* **Problem description**
Each of the following records is to be output exactly.

* **Task inputs**

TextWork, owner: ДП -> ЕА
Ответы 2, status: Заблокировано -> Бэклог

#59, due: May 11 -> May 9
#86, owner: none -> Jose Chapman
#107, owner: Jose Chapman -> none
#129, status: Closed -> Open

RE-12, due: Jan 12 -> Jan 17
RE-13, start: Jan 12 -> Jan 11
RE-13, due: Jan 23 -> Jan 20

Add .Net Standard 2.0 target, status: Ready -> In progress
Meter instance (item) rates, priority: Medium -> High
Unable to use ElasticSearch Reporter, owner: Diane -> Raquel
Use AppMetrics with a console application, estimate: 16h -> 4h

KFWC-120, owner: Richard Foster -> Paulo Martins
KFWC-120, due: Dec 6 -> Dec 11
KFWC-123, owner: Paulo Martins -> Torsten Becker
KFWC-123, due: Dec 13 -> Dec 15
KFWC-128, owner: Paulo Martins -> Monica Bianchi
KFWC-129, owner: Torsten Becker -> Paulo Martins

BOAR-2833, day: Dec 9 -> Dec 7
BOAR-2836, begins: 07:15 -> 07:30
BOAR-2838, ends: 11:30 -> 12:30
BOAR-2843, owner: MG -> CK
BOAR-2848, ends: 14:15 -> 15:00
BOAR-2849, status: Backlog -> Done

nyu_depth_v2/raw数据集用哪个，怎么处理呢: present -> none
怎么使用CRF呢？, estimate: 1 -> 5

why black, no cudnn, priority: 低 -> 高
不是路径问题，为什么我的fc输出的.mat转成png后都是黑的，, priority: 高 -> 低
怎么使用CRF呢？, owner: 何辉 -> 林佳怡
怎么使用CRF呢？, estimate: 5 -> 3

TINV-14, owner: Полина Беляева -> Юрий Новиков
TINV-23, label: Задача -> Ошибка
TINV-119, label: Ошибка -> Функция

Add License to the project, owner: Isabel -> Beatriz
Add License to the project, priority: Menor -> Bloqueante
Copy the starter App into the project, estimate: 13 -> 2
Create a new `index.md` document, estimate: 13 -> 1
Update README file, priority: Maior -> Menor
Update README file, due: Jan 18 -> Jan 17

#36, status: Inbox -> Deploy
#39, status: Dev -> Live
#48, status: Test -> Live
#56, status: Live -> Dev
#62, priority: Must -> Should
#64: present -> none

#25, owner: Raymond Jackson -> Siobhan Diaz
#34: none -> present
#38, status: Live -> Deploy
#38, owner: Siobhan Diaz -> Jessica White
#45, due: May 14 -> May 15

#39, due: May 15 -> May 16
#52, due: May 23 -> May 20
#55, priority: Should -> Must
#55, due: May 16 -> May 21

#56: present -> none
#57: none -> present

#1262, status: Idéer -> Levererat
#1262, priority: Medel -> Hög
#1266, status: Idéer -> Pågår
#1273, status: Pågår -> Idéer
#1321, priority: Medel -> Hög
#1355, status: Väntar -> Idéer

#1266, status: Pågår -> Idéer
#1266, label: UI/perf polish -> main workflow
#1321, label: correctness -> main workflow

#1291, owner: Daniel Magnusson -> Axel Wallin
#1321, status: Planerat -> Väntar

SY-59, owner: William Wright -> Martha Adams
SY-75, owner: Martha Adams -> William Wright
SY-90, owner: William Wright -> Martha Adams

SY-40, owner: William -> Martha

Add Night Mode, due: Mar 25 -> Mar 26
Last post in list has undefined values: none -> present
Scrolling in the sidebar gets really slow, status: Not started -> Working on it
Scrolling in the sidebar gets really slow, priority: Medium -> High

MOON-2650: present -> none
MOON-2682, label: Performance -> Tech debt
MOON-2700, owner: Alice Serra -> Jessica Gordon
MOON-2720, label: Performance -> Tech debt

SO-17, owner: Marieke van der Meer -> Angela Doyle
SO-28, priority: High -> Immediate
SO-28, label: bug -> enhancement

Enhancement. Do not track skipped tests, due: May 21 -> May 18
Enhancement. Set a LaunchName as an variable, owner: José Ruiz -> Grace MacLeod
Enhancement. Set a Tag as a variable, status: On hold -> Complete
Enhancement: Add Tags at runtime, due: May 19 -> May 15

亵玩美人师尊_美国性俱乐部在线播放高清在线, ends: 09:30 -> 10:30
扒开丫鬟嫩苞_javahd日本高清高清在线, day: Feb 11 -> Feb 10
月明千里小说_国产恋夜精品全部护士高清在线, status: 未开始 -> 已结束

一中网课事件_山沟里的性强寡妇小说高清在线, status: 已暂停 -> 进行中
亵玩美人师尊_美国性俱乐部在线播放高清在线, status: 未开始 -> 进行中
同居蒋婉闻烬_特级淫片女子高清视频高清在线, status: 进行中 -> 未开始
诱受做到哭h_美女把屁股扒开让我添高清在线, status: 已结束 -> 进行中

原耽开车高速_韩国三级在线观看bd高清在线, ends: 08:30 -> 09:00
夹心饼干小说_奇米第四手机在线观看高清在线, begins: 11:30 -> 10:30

* **Exercise response**
TextWork, owner: ДП -> ЕА
Ответы 2, status: Заблокировано -> Бэклог

#59, due: May 11 -> May 9
#86, owner: none -> Jose Chapman
#107, owner: Jose Chapman -> none
#129, status: Closed -> Open

RE-12, due: Jan 12 -> Jan 17
RE-13, start: Jan 12 -> Jan 11
RE-13, due: Jan 23 -> Jan 20

Add .Net Standard 2.0 target, status: Ready -> In progress
Meter instance (item) rates, priority: Medium -> High
Unable to use ElasticSearch Reporter, owner: Diane -> Raquel
Use AppMetrics with a console application, estimate: 16h -> 4h

KFWC-120, owner: Richard Foster -> Paulo Martins
KFWC-120, due: Dec 6 -> Dec 11
KFWC-123, owner: Paulo Martins -> Torsten Becker
KFWC-123, due: Dec 13 -> Dec 15
KFWC-128, owner: Paulo Martins -> Monica Bianchi
KFWC-129, owner: Torsten Becker -> Paulo Martins

BOAR-2833, day: Dec 9 -> Dec 7
BOAR-2836, begins: 07:15 -> 07:30
BOAR-2838, ends: 11:30 -> 12:30
BOAR-2843, owner: MG -> CK
BOAR-2848, ends: 14:15 -> 15:00
BOAR-2849, status: Backlog -> Done

nyu_depth_v2/raw数据集用哪个，怎么处理呢: present -> none
怎么使用CRF呢？, estimate: 1 -> 5

why black, no cudnn, priority: 低 -> 高
不是路径问题，为什么我的fc输出的.mat转成png后都是黑的，, priority: 高 -> 低
怎么使用CRF呢？, owner: 何辉 -> 林佳怡
怎么使用CRF呢？, estimate: 5 -> 3

TINV-14, owner: Полина Беляева -> Юрий Новиков
TINV-23, label: Задача -> Ошибка
TINV-119, label: Ошибка -> Функция

Add License to the project, owner: Isabel -> Beatriz
Add License to the project, priority: Menor -> Bloqueante
Copy the starter App into the project, estimate: 13 -> 2
Create a new `index.md` document, estimate: 13 -> 1
Update README file, priority: Maior -> Menor
Update README file, due: Jan 18 -> Jan 17

#36, status: Inbox -> Deploy
#39, status: Dev -> Live
#48, status: Test -> Live
#56, status: Live -> Dev
#62, priority: Must -> Should
#64: present -> none

#25, owner: Raymond Jackson -> Siobhan Diaz
#34: none -> present
#38, status: Live -> Deploy
#38, owner: Siobhan Diaz -> Jessica White
#45, due: May 14 -> May 15

#39, due: May 15 -> May 16
#52, due: May 23 -> May 20
#55, priority: Should -> Must
#55, due: May 16 -> May 21

#56: present -> none
#57: none -> present

#1262, status: Idéer -> Levererat
#1262, priority: Medel -> Hög
#1266, status: Idéer -> Pågår
#1273, status: Pågår -> Idéer
#1321, priority: Medel -> Hög
#1355, status: Väntar -> Idéer

#1266, status: Pågår -> Idéer
#1266, label: UI/perf polish -> main workflow
#1321, label: correctness -> main workflow

#1291, owner: Daniel Magnusson -> Axel Wallin
#1321, status: Planerat -> Väntar

SY-59, owner: William Wright -> Martha Adams
SY-75, owner: Martha Adams -> William Wright
SY-90, owner: William Wright -> Martha Adams

SY-40, owner: William -> Martha

Add Night Mode, due: Mar 25 -> Mar 26
Last post in list has undefined values: none -> present
Scrolling in the sidebar gets really slow, status: Not started -> Working on it
Scrolling in the sidebar gets really slow, priority: Medium -> High

MOON-2650: present -> none
MOON-2682, label: Performance -> Tech debt
MOON-2700, owner: Alice Serra -> Jessica Gordon
MOON-2720, label: Performance -> Tech debt

SO-17, owner: Marieke van der Meer -> Angela Doyle
SO-28, priority: High -> Immediate
SO-28, label: bug -> enhancement

Enhancement. Do not track skipped tests, due: May 21 -> May 18
Enhancement. Set a LaunchName as an variable, owner: José Ruiz -> Grace MacLeod
Enhancement. Set a Tag as a variable, status: On hold -> Complete
Enhancement: Add Tags at runtime, due: May 19 -> May 15

亵玩美人师尊_美国性俱乐部在线播放高清在线, ends: 09:30 -> 10:30
扒开丫鬟嫩苞_javahd日本高清高清在线, day: Feb 11 -> Feb 10
月明千里小说_国产恋夜精品全部护士高清在线, status: 未开始 -> 已结束

一中网课事件_山沟里的性强寡妇小说高清在线, status: 已暂停 -> 进行中
亵玩美人师尊_美国性俱乐部在线播放高清在线, status: 未开始 -> 进行中
同居蒋婉闻烬_特级淫片女子高清视频高清在线, status: 进行中 -> 未开始
诱受做到哭h_美女把屁股扒开让我添高清在线, status: 已结束 -> 进行中

原耽开车高速_韩国三级在线观看bd高清在线, ends: 08:30 -> 09:00
夹心饼干小说_奇米第四手机在线观看高清在线, begins: 11:30 -> 10:30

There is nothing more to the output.